Esercizi:
#1 Elenca tutte le persone a cui il testo sulla città competitiva attribuisce per nome una citazione, una formula o una definizione.
#2 Riporta senza alcuna modifica la parte delle righe fornite che va dall'inizio delle righe fino alla riga contenente "crop and rotate: left 9.393%, top", compresa.
═════ Blocco di testo ═════
La teoria della ‘città competitiva’ e della ‘classe creativa’, la rigenerazione urbana, i bandi socio-culturali e gli abitanti short-term, la rendita immobiliare e i grandi attrattori, la cessione del pubblico al privato: le interazioni circolari che favoriscono la gentrificazione e depotenziano le forze sociali un tempo critiche. Con uno sguardo a Milano
“La Bloomberg Way è un concetto di governance in cui la città è gestita come un’azienda: il sindaco è l’amministratore delegato, le imprese sono clienti, i cittadini sono consumatori e la città stessa è un prodotto brandizzato e commercializzato.” (1) Jeremiah Moss, autore di Vanishing New York: How a Great City Lost Its Soul “[…] L’urbanismo è la presa di possesso dell’ambiente naturale e umano da parte del capitalismo che, sviluppandosi conseguentemente in dominio assoluto, può e deve ora rifare la totalità dello spazio come suo proprio scenario.” Guy Debord, La società dello spettacolo
Città. La sociologia urbana non ne dà una definizione univoca, trattandosi di una realtà molteplice e in continuo mutamento e dunque non cristallizzabile in un concetto astorico. Tuttavia una base da cui partire si può trovare nella formula di Max Weber del 1921, che la identifica come un insediamento circoscritto in cui sono localizzati edifici e abitanti. A questo ritratto puramente geografico, nel corso del Novecento differenti studi e teorie si sono concentrati sulle caratteristiche e le dinamiche sociali, economiche, politiche e culturali, individuando la città come una forma specifica di organizzazione socio-spaziale: un insieme di edifici e strade e un insieme di relazioni fra esseri umani, un luogo fisico ma soprattutto un luogo sociale; un’organizzazione materiale all’interno della quale si dispiegano le relazioni sociali, favorendo o frustrando la loro ricchezza e la loro significatività collettiva, secondo il noto urbanista Lewis Mumford.
Nel 1999 la rivista internazionale Urban Studies segna una cesura: dedica un numero monografico a quelle che definisce le “città competitive”, dando risalto alla lettura puramente economicistica della sociologia urbana e ufficializzando l’entrata del pensiero neoliberista nelle politiche cittadine. Il pubblico – il welfare delle case popolari e dell’assistenza ai cittadini più poveri così come la gestione del patrimonio culturale e architettonico – cede il passo alla privatizzazione e alle partnership pubblico/ privato, e la città diviene un “moltiplicatore della crescita economica” e un “centro di innovazione” che deve competere sul mercato delle città globali per attirare capitali e investimenti.
═════ Dati forniti ═════
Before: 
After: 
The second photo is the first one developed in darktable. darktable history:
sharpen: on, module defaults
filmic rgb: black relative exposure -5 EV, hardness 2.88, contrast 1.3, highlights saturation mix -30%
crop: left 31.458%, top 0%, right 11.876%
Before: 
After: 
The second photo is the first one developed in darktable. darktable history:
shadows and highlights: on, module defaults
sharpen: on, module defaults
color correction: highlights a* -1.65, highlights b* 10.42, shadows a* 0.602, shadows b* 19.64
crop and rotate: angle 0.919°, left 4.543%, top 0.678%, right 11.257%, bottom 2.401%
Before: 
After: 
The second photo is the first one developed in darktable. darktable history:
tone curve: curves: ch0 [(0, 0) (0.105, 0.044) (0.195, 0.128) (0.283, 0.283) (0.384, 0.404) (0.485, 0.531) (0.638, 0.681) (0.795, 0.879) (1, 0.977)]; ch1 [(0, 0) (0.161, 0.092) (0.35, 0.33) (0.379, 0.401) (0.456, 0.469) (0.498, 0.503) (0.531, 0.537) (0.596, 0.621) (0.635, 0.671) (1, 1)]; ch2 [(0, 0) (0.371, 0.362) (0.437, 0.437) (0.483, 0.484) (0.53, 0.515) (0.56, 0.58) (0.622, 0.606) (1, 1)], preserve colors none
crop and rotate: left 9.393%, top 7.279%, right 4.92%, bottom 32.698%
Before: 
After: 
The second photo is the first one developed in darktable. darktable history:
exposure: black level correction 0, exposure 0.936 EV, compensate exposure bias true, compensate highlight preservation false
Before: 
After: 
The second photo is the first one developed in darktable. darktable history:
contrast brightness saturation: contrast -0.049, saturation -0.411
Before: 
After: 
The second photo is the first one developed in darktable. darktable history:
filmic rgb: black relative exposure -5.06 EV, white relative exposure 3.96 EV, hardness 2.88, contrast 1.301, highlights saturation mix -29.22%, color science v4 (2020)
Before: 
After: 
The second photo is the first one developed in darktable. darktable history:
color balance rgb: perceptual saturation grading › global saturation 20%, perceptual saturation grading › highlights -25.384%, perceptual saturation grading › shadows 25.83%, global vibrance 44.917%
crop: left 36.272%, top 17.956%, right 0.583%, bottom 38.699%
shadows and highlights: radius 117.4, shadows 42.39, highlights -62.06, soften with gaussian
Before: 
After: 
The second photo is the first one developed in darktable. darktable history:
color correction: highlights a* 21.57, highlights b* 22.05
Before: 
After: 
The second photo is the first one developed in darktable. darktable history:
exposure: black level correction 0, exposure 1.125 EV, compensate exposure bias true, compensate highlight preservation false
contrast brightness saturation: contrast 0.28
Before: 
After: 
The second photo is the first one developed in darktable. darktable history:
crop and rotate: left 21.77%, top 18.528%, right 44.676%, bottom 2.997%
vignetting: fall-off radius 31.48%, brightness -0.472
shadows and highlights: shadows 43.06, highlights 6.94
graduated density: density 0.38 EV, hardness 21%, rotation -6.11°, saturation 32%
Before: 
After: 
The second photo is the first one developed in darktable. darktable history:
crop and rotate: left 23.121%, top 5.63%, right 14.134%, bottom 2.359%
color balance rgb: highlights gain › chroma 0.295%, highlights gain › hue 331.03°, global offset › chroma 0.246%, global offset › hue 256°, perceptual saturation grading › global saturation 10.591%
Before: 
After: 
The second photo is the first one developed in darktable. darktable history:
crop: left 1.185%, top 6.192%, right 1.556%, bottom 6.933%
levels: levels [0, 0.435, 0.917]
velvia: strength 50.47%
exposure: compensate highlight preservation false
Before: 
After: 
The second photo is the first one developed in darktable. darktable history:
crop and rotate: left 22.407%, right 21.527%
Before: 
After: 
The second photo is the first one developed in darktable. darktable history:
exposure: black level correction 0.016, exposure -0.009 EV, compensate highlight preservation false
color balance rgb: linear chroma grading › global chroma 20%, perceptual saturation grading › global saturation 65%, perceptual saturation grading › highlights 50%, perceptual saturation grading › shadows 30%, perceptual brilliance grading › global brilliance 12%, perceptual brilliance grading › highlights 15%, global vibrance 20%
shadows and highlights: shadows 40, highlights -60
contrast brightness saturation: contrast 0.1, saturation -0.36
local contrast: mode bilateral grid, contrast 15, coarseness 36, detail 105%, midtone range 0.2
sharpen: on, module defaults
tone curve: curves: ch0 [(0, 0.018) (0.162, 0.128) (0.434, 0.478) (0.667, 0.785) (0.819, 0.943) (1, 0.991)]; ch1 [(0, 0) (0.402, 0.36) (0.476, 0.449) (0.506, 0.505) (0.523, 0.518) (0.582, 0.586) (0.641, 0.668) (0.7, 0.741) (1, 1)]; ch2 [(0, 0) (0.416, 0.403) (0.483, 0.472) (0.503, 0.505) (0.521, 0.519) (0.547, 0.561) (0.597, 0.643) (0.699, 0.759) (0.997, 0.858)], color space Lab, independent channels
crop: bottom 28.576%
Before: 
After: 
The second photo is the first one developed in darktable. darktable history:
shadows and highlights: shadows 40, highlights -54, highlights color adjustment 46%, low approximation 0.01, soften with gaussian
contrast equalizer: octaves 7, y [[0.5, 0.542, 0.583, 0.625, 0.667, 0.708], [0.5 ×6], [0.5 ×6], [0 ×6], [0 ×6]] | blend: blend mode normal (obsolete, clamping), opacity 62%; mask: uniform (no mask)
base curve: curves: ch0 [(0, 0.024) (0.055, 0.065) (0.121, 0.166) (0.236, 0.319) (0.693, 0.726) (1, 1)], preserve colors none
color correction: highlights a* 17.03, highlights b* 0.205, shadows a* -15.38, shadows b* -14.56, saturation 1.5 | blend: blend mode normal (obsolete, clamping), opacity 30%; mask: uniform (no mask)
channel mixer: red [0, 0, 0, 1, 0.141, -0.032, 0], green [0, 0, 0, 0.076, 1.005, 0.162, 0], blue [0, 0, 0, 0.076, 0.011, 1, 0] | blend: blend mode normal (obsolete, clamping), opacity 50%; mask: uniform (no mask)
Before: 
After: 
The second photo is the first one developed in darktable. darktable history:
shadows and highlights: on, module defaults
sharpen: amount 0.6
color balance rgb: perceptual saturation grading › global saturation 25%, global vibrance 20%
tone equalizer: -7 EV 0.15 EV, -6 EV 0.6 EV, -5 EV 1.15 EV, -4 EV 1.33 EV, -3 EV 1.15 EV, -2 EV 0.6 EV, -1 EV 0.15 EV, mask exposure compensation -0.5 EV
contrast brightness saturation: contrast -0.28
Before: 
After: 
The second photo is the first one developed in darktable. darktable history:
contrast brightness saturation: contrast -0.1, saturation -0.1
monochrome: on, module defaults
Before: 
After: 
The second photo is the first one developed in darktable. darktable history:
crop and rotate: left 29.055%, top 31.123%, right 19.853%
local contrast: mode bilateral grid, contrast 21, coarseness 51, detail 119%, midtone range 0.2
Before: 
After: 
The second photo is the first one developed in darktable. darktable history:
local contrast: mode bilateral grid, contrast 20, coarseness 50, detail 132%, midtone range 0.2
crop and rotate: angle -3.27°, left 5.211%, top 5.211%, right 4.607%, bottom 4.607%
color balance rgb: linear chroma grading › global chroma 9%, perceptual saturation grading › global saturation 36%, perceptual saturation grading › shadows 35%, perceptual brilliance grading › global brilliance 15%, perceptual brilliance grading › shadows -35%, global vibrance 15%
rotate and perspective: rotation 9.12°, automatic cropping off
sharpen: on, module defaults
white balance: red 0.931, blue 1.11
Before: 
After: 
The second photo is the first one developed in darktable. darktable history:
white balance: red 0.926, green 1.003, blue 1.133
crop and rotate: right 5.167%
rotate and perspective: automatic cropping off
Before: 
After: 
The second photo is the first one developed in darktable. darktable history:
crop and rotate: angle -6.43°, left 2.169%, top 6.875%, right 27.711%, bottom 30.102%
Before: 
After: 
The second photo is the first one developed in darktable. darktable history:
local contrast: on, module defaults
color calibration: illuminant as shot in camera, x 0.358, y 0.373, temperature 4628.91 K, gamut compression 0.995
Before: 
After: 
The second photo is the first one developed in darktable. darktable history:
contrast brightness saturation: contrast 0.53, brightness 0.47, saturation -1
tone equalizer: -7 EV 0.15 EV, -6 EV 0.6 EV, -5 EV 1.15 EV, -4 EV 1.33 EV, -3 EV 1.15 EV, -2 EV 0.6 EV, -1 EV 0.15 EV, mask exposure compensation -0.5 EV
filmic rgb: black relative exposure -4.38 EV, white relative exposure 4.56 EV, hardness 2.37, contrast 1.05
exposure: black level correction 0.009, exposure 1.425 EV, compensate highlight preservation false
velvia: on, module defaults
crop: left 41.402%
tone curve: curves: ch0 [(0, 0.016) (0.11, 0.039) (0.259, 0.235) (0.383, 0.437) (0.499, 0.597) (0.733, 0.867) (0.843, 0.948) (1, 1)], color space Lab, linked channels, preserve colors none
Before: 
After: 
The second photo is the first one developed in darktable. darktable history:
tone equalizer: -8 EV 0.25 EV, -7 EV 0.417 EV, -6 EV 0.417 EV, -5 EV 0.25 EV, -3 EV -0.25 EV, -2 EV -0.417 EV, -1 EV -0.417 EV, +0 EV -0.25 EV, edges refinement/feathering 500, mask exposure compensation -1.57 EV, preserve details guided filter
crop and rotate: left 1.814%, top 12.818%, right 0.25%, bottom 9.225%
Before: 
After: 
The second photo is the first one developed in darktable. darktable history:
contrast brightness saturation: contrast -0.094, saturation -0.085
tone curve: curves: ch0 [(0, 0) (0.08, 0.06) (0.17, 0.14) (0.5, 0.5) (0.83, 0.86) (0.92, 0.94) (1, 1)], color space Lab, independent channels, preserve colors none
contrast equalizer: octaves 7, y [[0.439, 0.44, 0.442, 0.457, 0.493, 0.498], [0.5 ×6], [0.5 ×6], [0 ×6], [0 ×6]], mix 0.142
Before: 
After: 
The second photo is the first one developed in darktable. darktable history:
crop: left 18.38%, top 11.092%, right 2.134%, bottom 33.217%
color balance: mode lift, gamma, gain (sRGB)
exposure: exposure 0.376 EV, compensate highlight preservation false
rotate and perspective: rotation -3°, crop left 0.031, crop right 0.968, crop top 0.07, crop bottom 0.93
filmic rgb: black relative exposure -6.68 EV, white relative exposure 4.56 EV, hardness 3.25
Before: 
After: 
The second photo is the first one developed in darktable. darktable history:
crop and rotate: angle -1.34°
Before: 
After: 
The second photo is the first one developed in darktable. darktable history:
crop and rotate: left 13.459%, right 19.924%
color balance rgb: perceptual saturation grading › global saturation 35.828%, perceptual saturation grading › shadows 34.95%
═════
Soluzioni:
#1 Jeremiah Moss, Guy Debord, Max Weber, Lewis Mumford

#2
Before: 
After: 
The second photo is the first one developed in darktable. darktable history:
sharpen: on, module defaults
filmic rgb: black relative exposure -5 EV, hardness 2.88, contrast 1.3, highlights saturation mix -30%
crop: left 31.458%, top 0%, right 11.876%
Before: 
After: 
The second photo is the first one developed in darktable. darktable history:
shadows and highlights: on, module defaults
sharpen: on, module defaults
color correction: highlights a* -1.65, highlights b* 10.42, shadows a* 0.602, shadows b* 19.64
crop and rotate: angle 0.919°, left 4.543%, top 0.678%, right 11.257%, bottom 2.401%
Before: 
After: 
The second photo is the first one developed in darktable. darktable history:
tone curve: curves: ch0 [(0, 0) (0.105, 0.044) (0.195, 0.128) (0.283, 0.283) (0.384, 0.404) (0.485, 0.531) (0.638, 0.681) (0.795, 0.879) (1, 0.977)]; ch1 [(0, 0) (0.161, 0.092) (0.35, 0.33) (0.379, 0.401) (0.456, 0.469) (0.498, 0.503) (0.531, 0.537) (0.596, 0.621) (0.635, 0.671) (1, 1)]; ch2 [(0, 0) (0.371, 0.362) (0.437, 0.437) (0.483, 0.484) (0.53, 0.515) (0.56, 0.58) (0.622, 0.606) (1, 1)], preserve colors none
crop and rotate: left 9.393%, top 7.279%, right 4.92%, bottom 32.698%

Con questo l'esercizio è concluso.